Должен искренно признаться, как ни мило и дорого моему сердцу наше старое московское дворянское общество, все же в среде нашего передового купечества мне было веселее и интереснее. Уж очень много было переливчатых красок и тонов в этой новой, намечающейся, еще не оформленной, не осевшей культуре, столько в этой среде бродило, столько было любопытных контрастов, столько нового и свежего, при несомненно неприятных явлениях и даже определенно отрицательных, меня коробивших.
Зато в нашей среде всё осело и так утряслось, что нередко склонялось ко сну и навевало сон.

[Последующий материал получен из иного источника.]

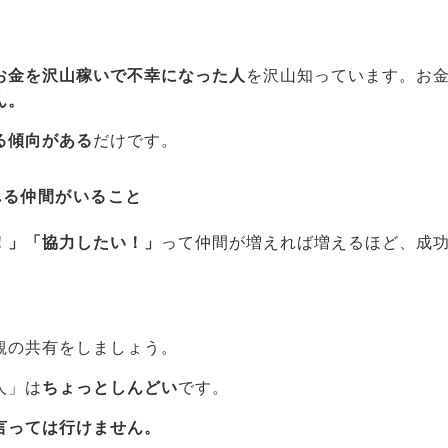
お金を沢山稼いで不幸になった人
を沢山知っています。お
ん。
る傾向がある
だけです。
れる仲間がいること
！」「協力したい！」
って仲間が増えれば増えるほど、成
。
観の共有をしましょう。
人」は
ちょっとしんどい
です。
言っては行けません。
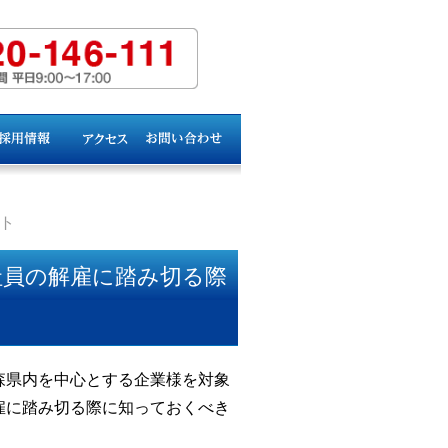
ト
社員の解雇に踏み切る際
森県内を中心とする企業様を対象
雇に踏み切る際に知っておくべき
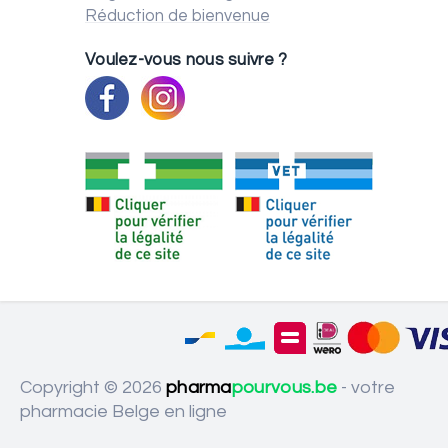
Réduction de bienvenue
Voulez-vous nous suivre ?
Copyright © 2026
pharma
pourvous.be
- votre
pharmacie Belge en ligne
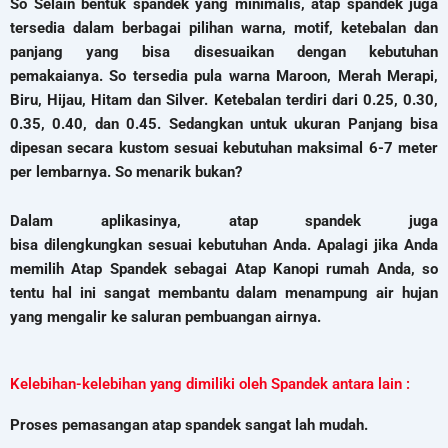
So Selain bentuk spandek yang minimalis, atap spandek juga
tersedia dalam berbagai pilihan warna, motif, ketebalan dan
panjang yang bisa disesuaikan dengan kebutuhan
pemakaianya. So tersedia pula warna Maroon, Merah Merapi,
Biru, Hijau, Hitam dan Silver. Ketebalan terdiri dari 0.25, 0.30,
0.35, 0.40, dan 0.45. Sedangkan untuk ukuran Panjang bisa
dipesan secara kustom sesuai kebutuhan maksimal 6-7 meter
per lembarnya. So menarik bukan?
Dalam aplikasinya, atap spandek juga
bisa dilengkungkan sesuai kebutuhan Anda. Apalagi jika Anda
memilih Atap Spandek sebagai Atap Kanopi rumah Anda, so
tentu hal ini sangat membantu dalam menampung air hujan
yang mengalir ke saluran pembuangan airnya.
Kelebihan-kelebihan yang dimiliki oleh Spandek antara lain :
Proses pemasangan atap spandek sangat lah mudah.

Все же, если бы мне чудом удалось унестись в этот затонувший, как некий Китеж, уже давний исчезнувший мир и в виде привидения явиться снова в нем своим родным гостем, как бы я был рад увидать всё таким, каким оно было и без изменений: те же полутемные гостиные с семейными портретами, акварелями, миниатюрами и семейными реликвиями (Воспоминания лорда Фредерика Хамильтона, проведшего в 80-х годах несколько лет в составе Английского посольства в Петербурге, отмечено, что в частных домах в России, полных чудной мебели, бронзы, старинного фарфора, редко встречаются старинные картины, а все более семейные портреты. Замечание это верно. Современного искусства еще гораздо меньше.), часто потертыми коврами и обивкой мебели, с их особыми запахами, трудно определяемыми и слегка удушливыми, свойственными старому жилью.
Это были, конечно, не морозовские чертоги, но было во всем этом то, чего в новоотстроенных чертогах не было и быть не могло, и что тем более отсутствует в современных, бездушных, стандартных обстановках.

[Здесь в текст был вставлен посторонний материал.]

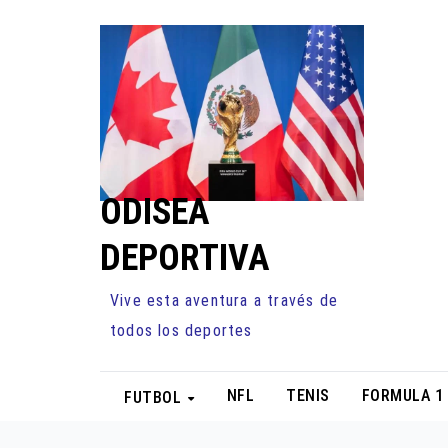
Ir
al
contenido
ODISEA
DEPORTIVA
Vive esta aventura a través de
todos los deportes
NFL
TENIS
FORMULA 1
FUTBOL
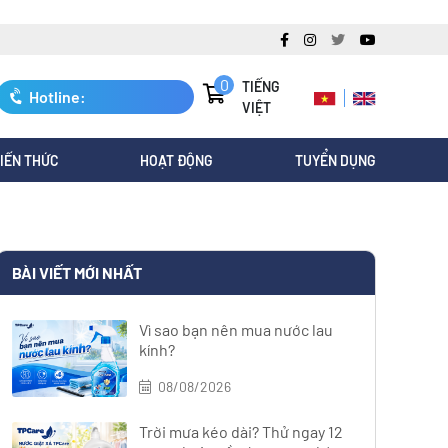
0
TIẾNG
Hotline:
VIỆT
0247.3088.845
IẾN THỨC
HOẠT ĐỘNG
TUYỂN DỤNG
BÀI VIẾT MỚI NHẤT
Vì sao bạn nên mua nước lau
kính?
08/08/2026
Trời mưa kéo dài? Thử ngay 12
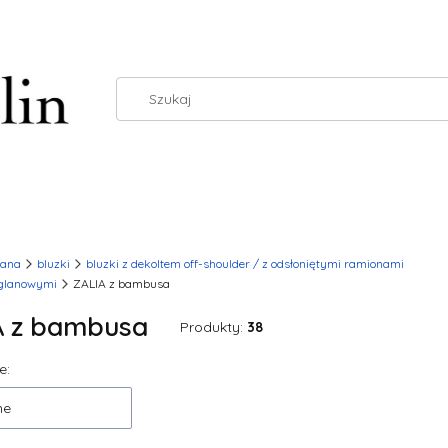
wana
bluzki
bluzki z dekoltem off-shoulder / z odsłoniętymi ramionami
eglanowymi
ZALIA z bambusa
A z bambusa
Produkty:
38
 produktów
e:
ne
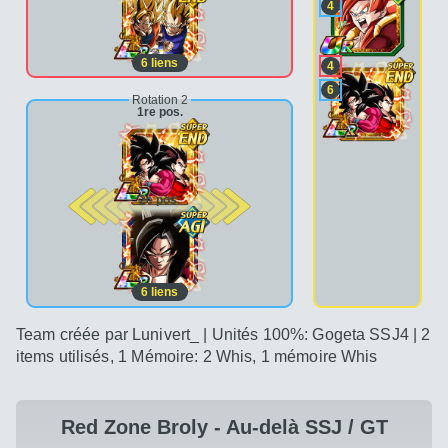
4
6
liens
4
6
Rotation 2
1re pos.
2e pos.
6
liens
Team créée par Lunivert_ | Unités 100%: Gogeta SSJ4 | 2
items utilisés, 1 Mémoire: 2 Whis, 1 mémoire Whis
Red Zone Broly - Au-delà SSJ / GT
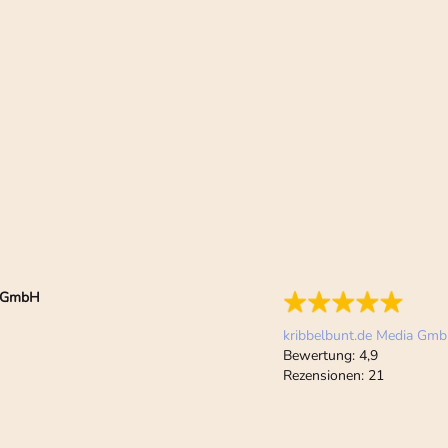
ia GmbH
kribbelbunt.de Media Gm
Bewertung:
4,9
Rezensionen:
21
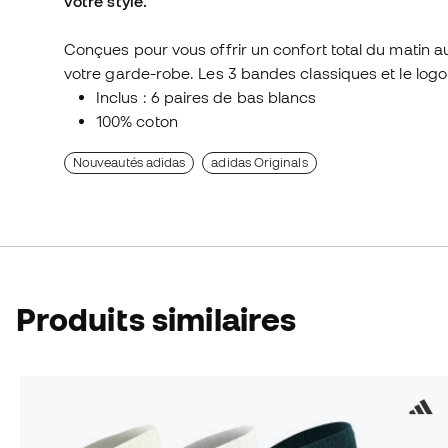
votre style.
Conçues pour vous offrir un confort total du matin a
votre garde-robe. Les 3 bandes classiques et le logo 
Inclus : 6 paires de bas blancs
100% coton
Nouveautés adidas
adidas Originals
Produits similaires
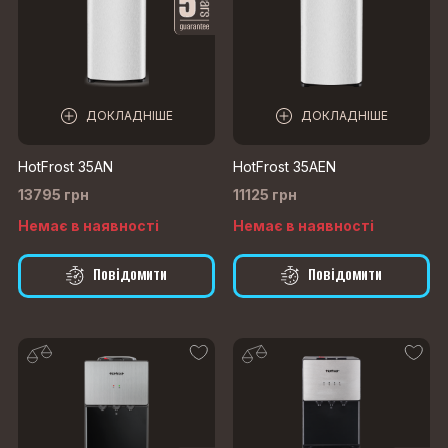
ДОКЛАДНІШЕ
ДОКЛАДНІШЕ
HotFrost 35AN
HotFrost 35AEN
13795 грн
11125 грн
Немає в наявності
Немає в наявності
Повідомити
Повідомити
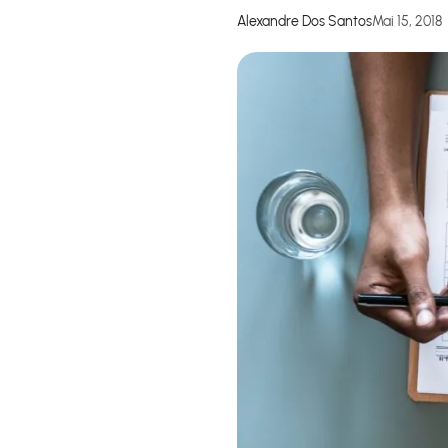
Alexandre Dos Santos
Mai 15, 2018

И чтобы я дал, чтобы в этом чудесном полете в прошлый мир увидать ту же милую молодежь, сверстников, для которой я был "Сережей", тех милых старушек, сидящих у лампы, в глубоких креслах, говоривших на особом изысканном наречии, столь же по-французски, как и по-русски, и любивших "une conversation" (беседу), а не пустую болтовню.
Инстинктивно, пожалуй, из подсознательного чувства некоего самосохранения я все более отходил от среды, в которой я вырос, несмотря на всю мою душевную привязанность к ней, к ее быту, с ее вековыми священными традициями - отходил, так как отношение ко мне, как к чудаку, не только живущему в искусстве, но и стремившемуся даже сделаться профессиональным художником, меня тяготило и подрывало во мне силы и веру в себя, в правильность моего решения и даже в его законность.